Total body magnesium deficit can lead to intractable hypocalcemia caused by resistance to parathyroid hormone (PTH), thus interfering with gastrointestinal calcium and bone mobilization. As a result, even providing exogenous PTH infusion, the hypercalcemic and hyperphosphaturic effects of PTH are blunted. The correlation between hypomagnesemia and hypokalemia is less well understood but appears to be mediated by aldosterone. Hypokalemia is difficult to correct at times unless magnesium levels normalize.

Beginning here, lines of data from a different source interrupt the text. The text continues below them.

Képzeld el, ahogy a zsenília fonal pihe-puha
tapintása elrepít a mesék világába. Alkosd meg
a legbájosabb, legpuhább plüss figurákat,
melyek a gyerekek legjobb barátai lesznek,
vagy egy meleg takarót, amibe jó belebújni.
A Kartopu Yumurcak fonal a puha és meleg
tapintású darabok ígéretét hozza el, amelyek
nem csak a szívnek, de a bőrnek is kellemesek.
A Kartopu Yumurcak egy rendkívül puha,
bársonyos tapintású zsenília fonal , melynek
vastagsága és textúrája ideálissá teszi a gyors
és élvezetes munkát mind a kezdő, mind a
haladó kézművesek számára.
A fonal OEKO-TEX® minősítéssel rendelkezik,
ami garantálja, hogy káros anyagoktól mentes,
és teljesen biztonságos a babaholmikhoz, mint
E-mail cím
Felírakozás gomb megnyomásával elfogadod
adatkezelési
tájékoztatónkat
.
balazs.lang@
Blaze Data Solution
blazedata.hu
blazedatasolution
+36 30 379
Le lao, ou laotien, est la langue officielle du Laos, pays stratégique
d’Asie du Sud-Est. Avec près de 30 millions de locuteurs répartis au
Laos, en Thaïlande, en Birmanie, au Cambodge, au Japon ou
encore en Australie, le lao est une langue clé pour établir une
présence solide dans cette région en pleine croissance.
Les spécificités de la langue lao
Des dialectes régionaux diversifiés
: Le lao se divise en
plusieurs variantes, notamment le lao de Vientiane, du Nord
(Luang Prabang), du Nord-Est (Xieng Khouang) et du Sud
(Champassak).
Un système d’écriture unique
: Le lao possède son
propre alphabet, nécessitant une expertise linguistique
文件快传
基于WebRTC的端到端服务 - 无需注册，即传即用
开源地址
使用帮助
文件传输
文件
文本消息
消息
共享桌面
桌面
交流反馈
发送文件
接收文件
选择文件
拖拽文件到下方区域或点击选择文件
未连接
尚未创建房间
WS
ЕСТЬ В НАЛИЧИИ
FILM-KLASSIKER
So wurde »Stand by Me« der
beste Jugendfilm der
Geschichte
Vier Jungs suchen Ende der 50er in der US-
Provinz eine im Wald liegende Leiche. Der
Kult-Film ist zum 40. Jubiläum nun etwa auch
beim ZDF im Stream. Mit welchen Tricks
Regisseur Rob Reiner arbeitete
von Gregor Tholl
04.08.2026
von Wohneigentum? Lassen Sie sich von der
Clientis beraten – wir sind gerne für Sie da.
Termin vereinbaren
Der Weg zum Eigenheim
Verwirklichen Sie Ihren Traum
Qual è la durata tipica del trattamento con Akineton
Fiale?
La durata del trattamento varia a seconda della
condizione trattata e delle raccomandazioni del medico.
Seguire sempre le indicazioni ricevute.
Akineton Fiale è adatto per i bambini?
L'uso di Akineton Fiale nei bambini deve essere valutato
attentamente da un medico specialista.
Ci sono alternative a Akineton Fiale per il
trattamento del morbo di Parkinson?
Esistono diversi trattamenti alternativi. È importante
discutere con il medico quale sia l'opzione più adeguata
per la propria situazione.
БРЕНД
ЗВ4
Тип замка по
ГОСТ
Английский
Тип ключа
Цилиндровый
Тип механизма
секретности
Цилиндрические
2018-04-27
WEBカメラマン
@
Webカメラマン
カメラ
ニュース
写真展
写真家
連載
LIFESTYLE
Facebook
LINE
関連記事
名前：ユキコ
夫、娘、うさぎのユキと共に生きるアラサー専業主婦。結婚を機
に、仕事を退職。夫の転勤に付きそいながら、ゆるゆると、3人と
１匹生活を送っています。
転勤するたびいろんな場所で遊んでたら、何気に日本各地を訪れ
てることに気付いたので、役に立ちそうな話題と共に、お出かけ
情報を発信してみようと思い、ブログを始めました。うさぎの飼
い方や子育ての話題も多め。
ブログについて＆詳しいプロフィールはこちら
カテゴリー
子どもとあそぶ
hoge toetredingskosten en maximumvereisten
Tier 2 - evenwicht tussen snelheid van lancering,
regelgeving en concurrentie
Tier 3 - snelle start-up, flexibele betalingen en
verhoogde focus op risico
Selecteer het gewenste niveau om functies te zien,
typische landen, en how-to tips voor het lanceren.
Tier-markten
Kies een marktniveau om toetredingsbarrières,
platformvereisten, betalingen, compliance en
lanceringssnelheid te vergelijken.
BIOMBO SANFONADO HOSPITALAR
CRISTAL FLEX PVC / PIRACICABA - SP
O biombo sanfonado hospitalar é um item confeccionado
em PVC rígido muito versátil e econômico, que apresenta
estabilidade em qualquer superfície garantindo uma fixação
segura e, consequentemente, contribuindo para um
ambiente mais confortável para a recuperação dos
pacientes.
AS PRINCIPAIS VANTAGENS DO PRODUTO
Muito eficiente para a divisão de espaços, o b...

Amiloride, a diuretic known to inhibit some of the magnesium secretory channels, can be tried at a dose of 5 to 10 mg/d (maximal dose 20 mg). Most of the time, as with our patient, correction of hypomagnesemia that is not achieved with magnesium supplements alone can be significantly improved by combining amiloride with magnesium supplements in the form of magnesium oxide 400 mg 3–4/d according to response.
Large doses of oral magnesium can result in diarrhea and cause a vicious cycle whereby magnesium is not well absorbed in the GI tract, thus perpetuating hypomagnesemia.